HANOVER, Germany (Aug. 13, 2008) — Continental A.G.'s supervisory and executive boards are recommending its shareholders not accept a buyout offer from fellow German automotive supplier Schaeffler K.G., while at the same time saying they continue to talk with Schaeffler about possible areas of cooperation.
Conti termed Schaeffler's bid of $104.66 per share (at the Aug. 13 exchange rate) as “inadequate” and not reflective of Conti's long-term potential. The boards also cited the opinions of investment banks Goldman Sachs Group Inc. and JP Morgan Chase & Co. in arriving at their recommendation, released after a joint meeting Aug. 13 in Hanover.
Conti's boards said Schaeffler's offer is equivalent only to the legally required minimum price, and the boards also expressed concern about tax disadvantages and increased refinancing costs that likely would arise related to a takeover.

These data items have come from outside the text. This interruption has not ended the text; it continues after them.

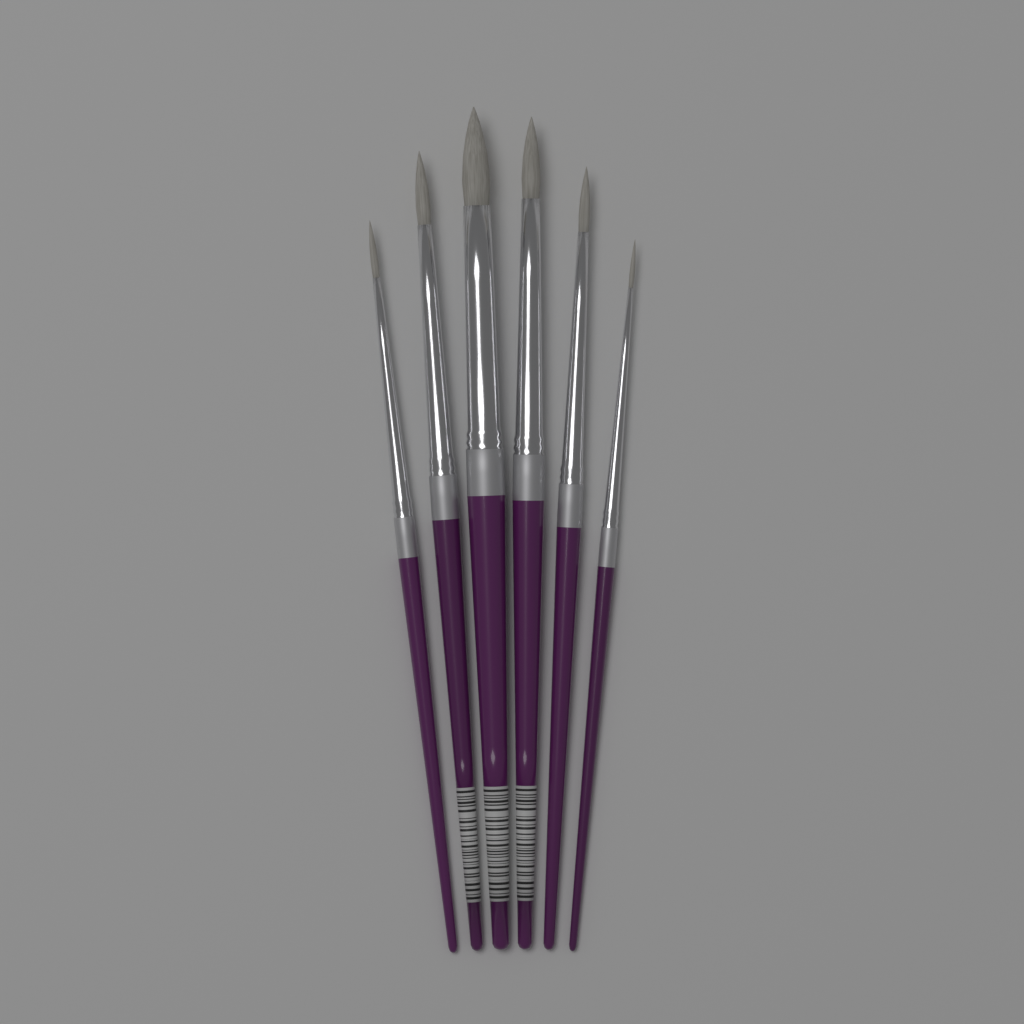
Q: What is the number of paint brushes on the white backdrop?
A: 6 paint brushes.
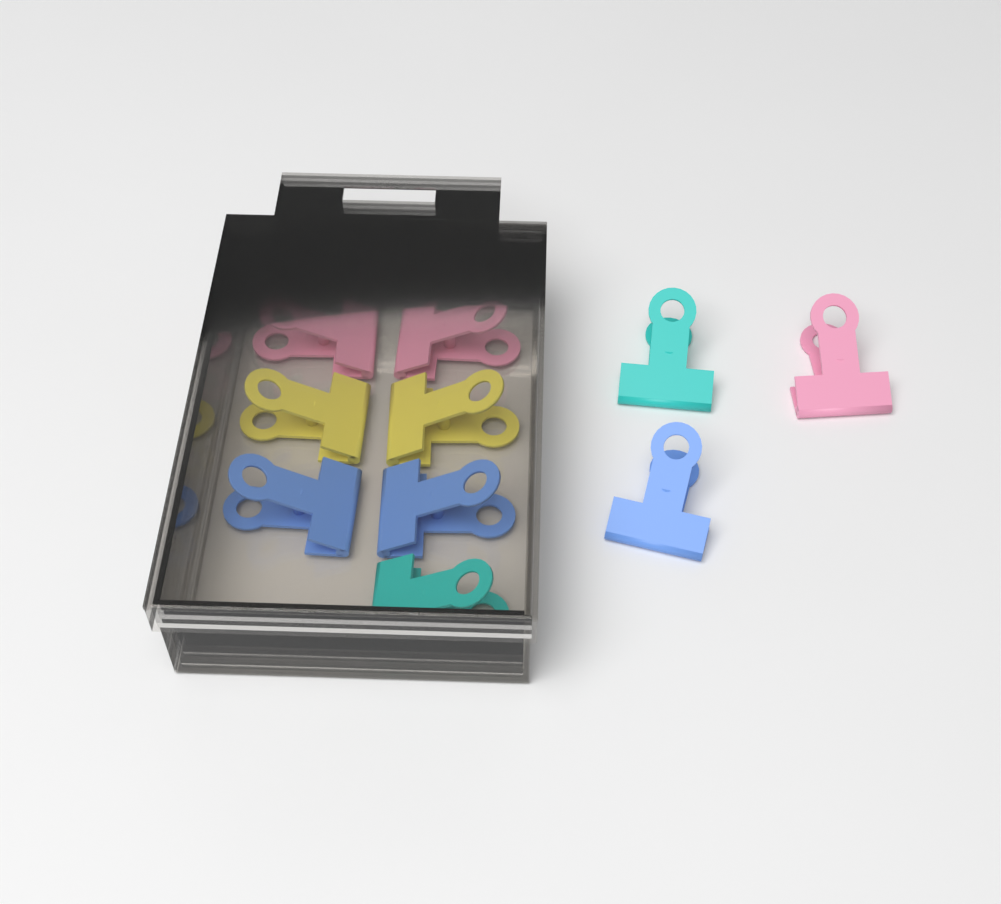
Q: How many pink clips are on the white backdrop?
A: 3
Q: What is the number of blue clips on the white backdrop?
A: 3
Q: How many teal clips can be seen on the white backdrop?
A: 2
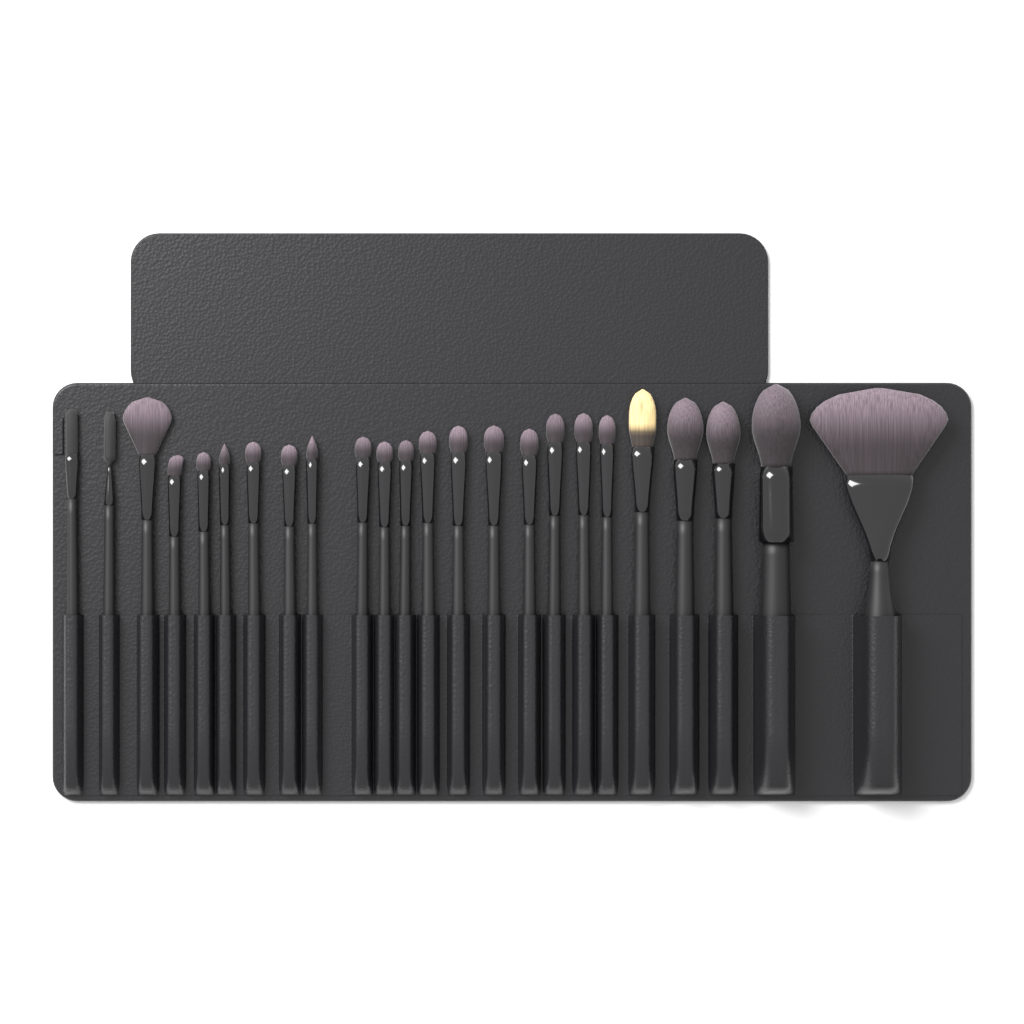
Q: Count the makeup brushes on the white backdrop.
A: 24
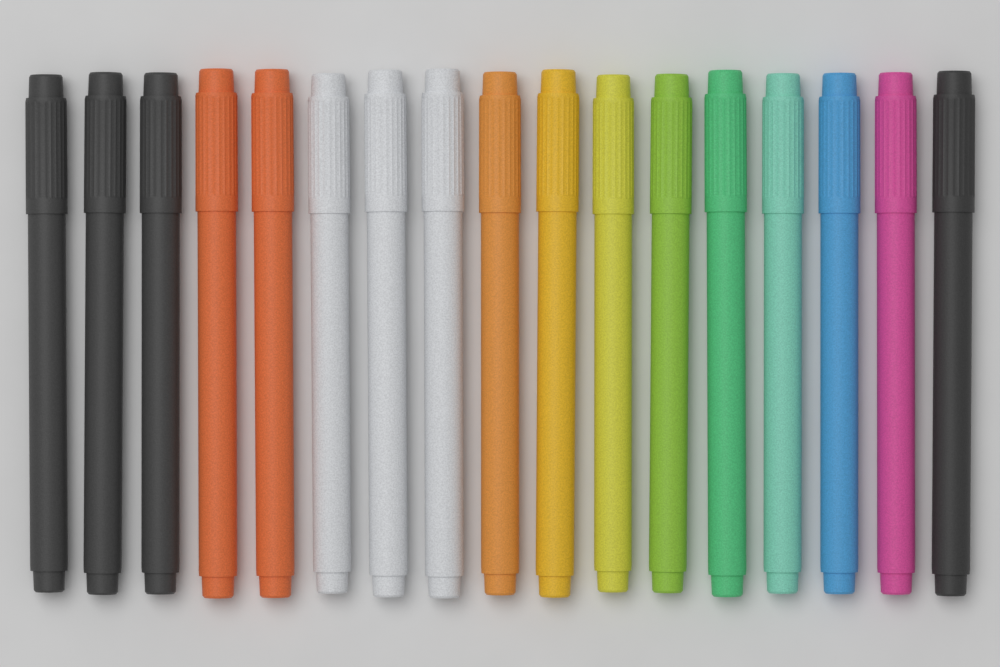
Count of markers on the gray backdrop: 17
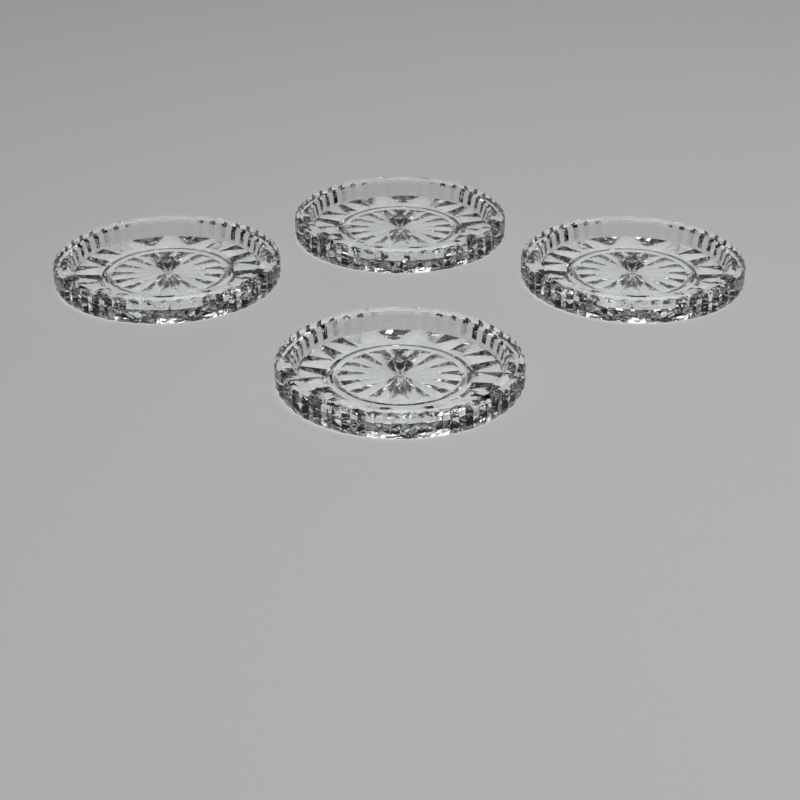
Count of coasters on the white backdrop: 4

In addition, they termed the economic advantages presented by a merger with Schaeffler as “limited,” related primarily to the production of transmissions, including future development of hybrid technology. Conti stressed, though, that development partnerships in these areas already exist with other companies.
The executive board said it continues to negotiate with Schaeffler on reaching a solution as soon as possible to the benefit of the company without pre-conditions.
In a statement released after Conti's board meetings and attributed to Schaeffler President and CEO Juergen Geissinger, Schaeffler said it “welcomes Conti's decision to continue the negotiations…. Schaeffler is very confident that the negotiations will lead to a positive result.”